PROBLEM TO WORK ON: Exactly as they stand, set down all of the records again.

[Recorded data]
────────────────

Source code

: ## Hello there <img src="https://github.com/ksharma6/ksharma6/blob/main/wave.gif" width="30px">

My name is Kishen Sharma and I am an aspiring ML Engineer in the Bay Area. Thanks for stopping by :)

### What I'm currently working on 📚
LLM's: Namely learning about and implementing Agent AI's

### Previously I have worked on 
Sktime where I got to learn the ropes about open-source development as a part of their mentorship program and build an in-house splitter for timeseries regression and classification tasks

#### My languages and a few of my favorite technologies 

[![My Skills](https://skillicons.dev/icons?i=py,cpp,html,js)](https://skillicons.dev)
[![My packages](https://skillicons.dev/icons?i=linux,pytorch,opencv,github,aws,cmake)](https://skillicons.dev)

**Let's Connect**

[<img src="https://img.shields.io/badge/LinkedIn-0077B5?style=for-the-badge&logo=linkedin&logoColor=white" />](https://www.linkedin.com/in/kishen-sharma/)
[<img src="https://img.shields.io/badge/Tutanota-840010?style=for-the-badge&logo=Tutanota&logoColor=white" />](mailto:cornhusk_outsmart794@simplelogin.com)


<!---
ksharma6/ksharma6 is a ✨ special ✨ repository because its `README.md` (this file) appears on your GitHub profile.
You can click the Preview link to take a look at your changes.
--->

────────────────

RESULT:
Source code

: ## Hello there <img src="https://github.com/ksharma6/ksharma6/blob/main/wave.gif" width="30px">

My name is Kishen Sharma and I am an aspiring ML Engineer in the Bay Area. Thanks for stopping by :)

### What I'm currently working on 📚
LLM's: Namely learning about and implementing Agent AI's

### Previously I have worked on 
Sktime where I got to learn the ropes about open-source development as a part of their mentorship program and build an in-house splitter for timeseries regression and classification tasks

#### My languages and a few of my favorite technologies 

[![My Skills](https://skillicons.dev/icons?i=py,cpp,html,js)](https://skillicons.dev)
[![My packages](https://skillicons.dev/icons?i=linux,pytorch,opencv,github,aws,cmake)](https://skillicons.dev)

**Let's Connect**

[<img src="https://img.shields.io/badge/LinkedIn-0077B5?style=for-the-badge&logo=linkedin&logoColor=white" />](https://www.linkedin.com/in/kishen-sharma/)
[<img src="https://img.shields.io/badge/Tutanota-840010?style=for-the-badge&logo=Tutanota&logoColor=white" />](mailto:cornhusk_outsmart794@simplelogin.com)


<!---
ksharma6/ksharma6 is a ✨ special ✨ repository because its `README.md` (this file) appears on your GitHub profile.
You can click the Preview link to take a look at your changes.
--->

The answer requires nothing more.